Scher pensado para ser eventualmente possível para tratar a artrite, ajustando o microbioma. Dezenas de pesquisadores, incluindo Scher e Blaser estão investigando uma série de possíveis estratégias de bactérias usam como um medicamento para doenças imunológicas. Já, milhões de americanos ingerem probióticos cocktails supostamente bactérias benéficas que reivindicam tratar de tudo, desde acne à insônia. Scher, como muitos cientistas microbioma, é cético que estes produtos úteis. Eu não acho que é tão simples como isso. Por um lado, diz ele, não está claro se a maioria dos micróbios probióticos podem sobreviver ao processo digestivo.

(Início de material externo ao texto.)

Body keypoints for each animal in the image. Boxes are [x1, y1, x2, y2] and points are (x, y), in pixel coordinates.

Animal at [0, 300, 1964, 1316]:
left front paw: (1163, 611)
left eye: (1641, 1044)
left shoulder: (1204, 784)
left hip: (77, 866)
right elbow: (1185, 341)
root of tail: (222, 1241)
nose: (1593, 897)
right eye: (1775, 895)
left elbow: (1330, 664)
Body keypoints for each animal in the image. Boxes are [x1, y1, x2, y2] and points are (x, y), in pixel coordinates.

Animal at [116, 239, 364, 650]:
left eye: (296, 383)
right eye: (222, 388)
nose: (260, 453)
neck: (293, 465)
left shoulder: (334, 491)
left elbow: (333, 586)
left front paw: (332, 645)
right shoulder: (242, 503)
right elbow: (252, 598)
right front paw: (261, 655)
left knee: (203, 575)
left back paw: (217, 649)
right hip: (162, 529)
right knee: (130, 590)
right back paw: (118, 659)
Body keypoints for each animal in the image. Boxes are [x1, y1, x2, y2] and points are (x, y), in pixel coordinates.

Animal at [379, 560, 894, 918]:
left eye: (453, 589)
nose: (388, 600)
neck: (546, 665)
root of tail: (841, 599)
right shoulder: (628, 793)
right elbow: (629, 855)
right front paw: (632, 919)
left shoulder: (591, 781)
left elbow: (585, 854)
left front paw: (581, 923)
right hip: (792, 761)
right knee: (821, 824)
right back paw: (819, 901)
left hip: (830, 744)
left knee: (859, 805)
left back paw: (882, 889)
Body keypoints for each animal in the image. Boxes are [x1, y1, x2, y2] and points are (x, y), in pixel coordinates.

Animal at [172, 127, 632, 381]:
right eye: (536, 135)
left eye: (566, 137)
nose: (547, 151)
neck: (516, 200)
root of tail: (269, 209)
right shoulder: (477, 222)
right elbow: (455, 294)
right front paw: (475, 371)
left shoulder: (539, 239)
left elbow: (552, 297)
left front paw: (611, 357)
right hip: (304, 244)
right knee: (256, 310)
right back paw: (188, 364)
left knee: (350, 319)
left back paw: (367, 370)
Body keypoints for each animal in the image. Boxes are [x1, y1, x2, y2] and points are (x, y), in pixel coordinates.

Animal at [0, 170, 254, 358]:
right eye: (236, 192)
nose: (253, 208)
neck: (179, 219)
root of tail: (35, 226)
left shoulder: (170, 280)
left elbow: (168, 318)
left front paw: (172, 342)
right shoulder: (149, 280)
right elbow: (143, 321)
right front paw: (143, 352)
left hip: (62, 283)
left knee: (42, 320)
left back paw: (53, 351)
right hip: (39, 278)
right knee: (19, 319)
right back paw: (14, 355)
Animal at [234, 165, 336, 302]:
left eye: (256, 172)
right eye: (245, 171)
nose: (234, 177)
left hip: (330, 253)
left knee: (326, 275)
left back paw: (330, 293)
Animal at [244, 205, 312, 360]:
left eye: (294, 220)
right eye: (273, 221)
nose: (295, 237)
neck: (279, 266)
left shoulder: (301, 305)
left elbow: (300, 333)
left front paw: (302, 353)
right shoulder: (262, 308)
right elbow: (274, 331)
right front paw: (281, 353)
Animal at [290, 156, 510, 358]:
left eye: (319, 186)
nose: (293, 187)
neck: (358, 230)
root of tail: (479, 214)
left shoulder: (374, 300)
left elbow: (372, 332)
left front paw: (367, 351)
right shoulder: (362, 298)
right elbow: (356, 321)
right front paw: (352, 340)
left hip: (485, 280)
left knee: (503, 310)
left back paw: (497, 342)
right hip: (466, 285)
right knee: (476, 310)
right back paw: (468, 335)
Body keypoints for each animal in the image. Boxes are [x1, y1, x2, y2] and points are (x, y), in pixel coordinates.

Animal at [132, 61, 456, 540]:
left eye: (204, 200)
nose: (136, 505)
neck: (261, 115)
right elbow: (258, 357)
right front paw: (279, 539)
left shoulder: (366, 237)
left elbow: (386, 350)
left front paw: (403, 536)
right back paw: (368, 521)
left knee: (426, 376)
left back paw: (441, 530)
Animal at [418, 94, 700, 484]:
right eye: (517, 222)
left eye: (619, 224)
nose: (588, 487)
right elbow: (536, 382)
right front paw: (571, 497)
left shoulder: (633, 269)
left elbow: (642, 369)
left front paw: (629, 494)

Scher coloca mais fé na modificação do microbioma através da dieta. Ele observa que alguns pacientes com artrite reumatóide têm beneficiado de desistir de carne, ou a adopção de uma dieta mediterrânea (ricas em peixe, azeite e legumes e pobre em carne e gordura saturada), embora os cientistas não sabem exatamente por que isso ajuda. Em um estudo separado, pesquisadores finlandeses descobriram que uma dieta vegan mudou o microbioma intestinal, e que essa mudança estava ligada a uma melhora nos sintomas da artrite para baixo a inflamação e dor nas articulações.

Outros se concentram sobre os erros particulares de dieta. Na Clínica Mayo, Taneja descobriu que uma espécie de bactérias Prevotella, P. histicola, pode impedir que, em experiências, artrite reumatóide e esclerose múltipla, uma doença auto-imune do cérebro e nervos.

E alguns cientistas como um microbiologista da Universidade de Harvard Dennis Kasper, nenhuma bactéria está focando, mas os compostos que produzem. Ele constatou que um composto da bactéria B. fragilis, por exemplo, pode aliviar a doença auto-imune como a esclerose múltipla, através da libertação de uma molécula de polissacárido chamado A, ou PSA.

Agora, os médicos não estão usando micróbios ou seus metabólitos em pacientes com artrite e esclerose múltipla, mas Scher, como Kasper, são otimistas: Em 10 ou 15 anos eu acho que o microbioma será uma opção terapêutica importante para algumas destas doenças, haverá desafios, mas não vejo por que isso não pode acontecer. Isto não é ficção científica.